President Donald Trump issued an executive order extending sanctions on Sudan Tuesday, which the Obama administration decided to lift in January of this year. While the move received little attention, this action speaks volumes about the current administration’s efforts to rein in North Korea.

In the relevant memo, the Department of State said that it is “ensuring that Sudan is committed to the full implementation of UN Security Council resolutions on North Korea.”

“The implementation of Security Council resolutions in North Korea, and especially efforts to stem North Korean missile proliferation and financing activities, is a top security priority for the President,” a Department of State official said in a press briefing Wednesday.

“Trump administration has made it really clear that the number one security issue for them and for our new government is North Korea. And that is a global, top security issue,” a second official commented.

“We have made our position clear with the Sudanese Government, and even outside of the five-track plan and in our longer-term engagement, for a very long time, that they must abide by the UN Security Council resolutions with regards to North Korea,” an official explained.

U.S. Ambassador to the United Nations Nikki Haley recently put the world on notice, warning that U.N. resolutions designed to prevent North Korea from developing weapons of mass destruction and the means to deliver them to distant targets will be implemented and upheld.

Sudan has a long history of military cooperation with North Korea, according to Andrea Berger, an associate fellow at the Royal United Services Institute and a senior research associate and senior program Manager at the James Martin Center for Nonproliferation Studies.

Intelligence revealed the country was in negotiations with North Korea for missile technology in 2009.

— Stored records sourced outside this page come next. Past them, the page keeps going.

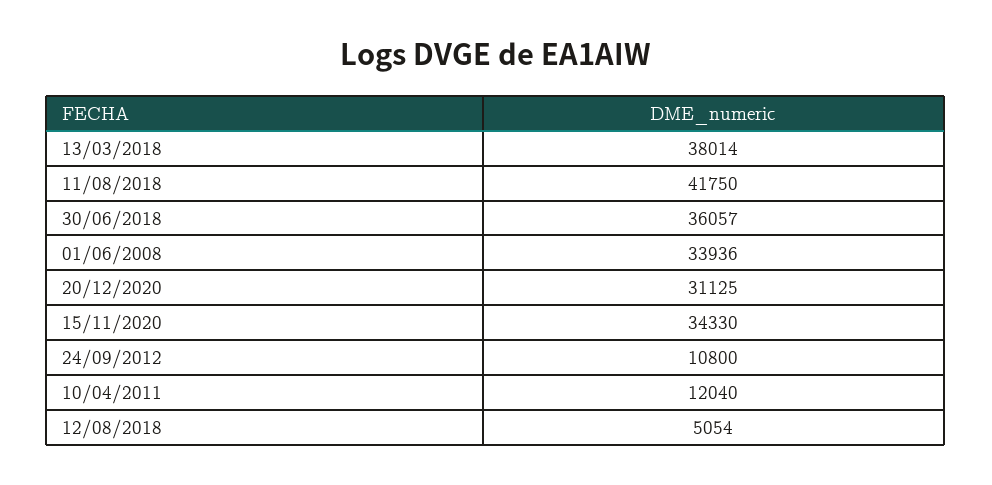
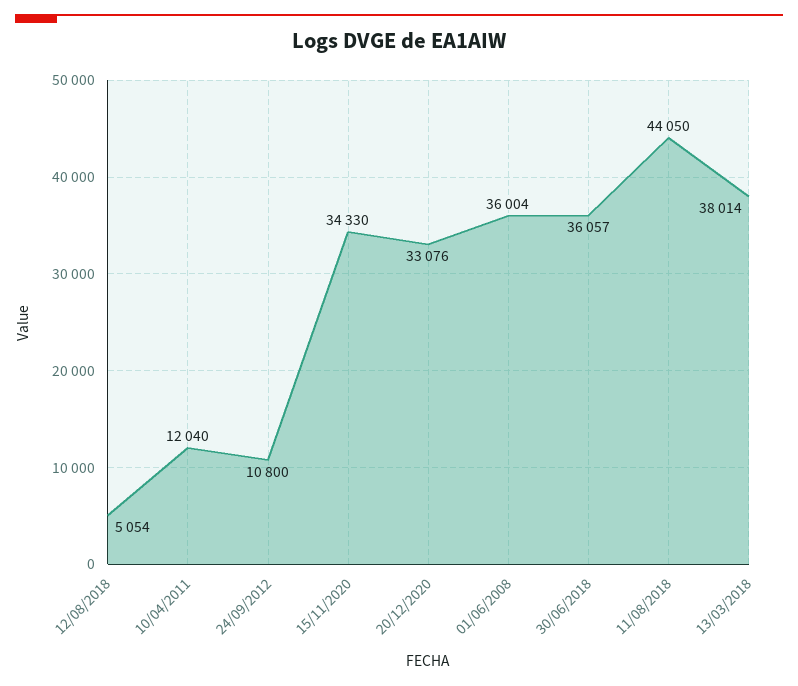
  {
    "13/03/2018": 38014,
-   "11/08/2018": 41750,
+   "11/08/2018": 44050,
    "30/06/2018": 36057,
-   "01/06/2008": 33936,
+   "01/06/2008": 36004,
-   "20/12/2020": 31125,
+   "20/12/2020": 33076,
    "15/11/2020": 34330,
    "24/09/2012": 10800,
    "10/04/2011": 12040,
    "12/08/2018": 5054
  }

The U.N. Panel of Experts on North Korea revealed in a report in February that the North sent guided-missile technology to Sudan in 2013 in violation of international sanctions, and the Department of the Treasury sanctioned a North Korean official and arms dealer two years later for illegal cooperation with Sudan. The following year, the U.S. added two more North Korean individuals selling arms abroad to Sudan and other countries.

While the Obama administration had plans to lift sanctions on Sudan, despite evidence that the country was not upholding international sanctions on North Korea, the Trump administration may be taking a tougher stance.

“North Korea has not traditionally been part of the conversation over the circumstances in which those restrictions would be revoked,” Berger wrote, “It is now.”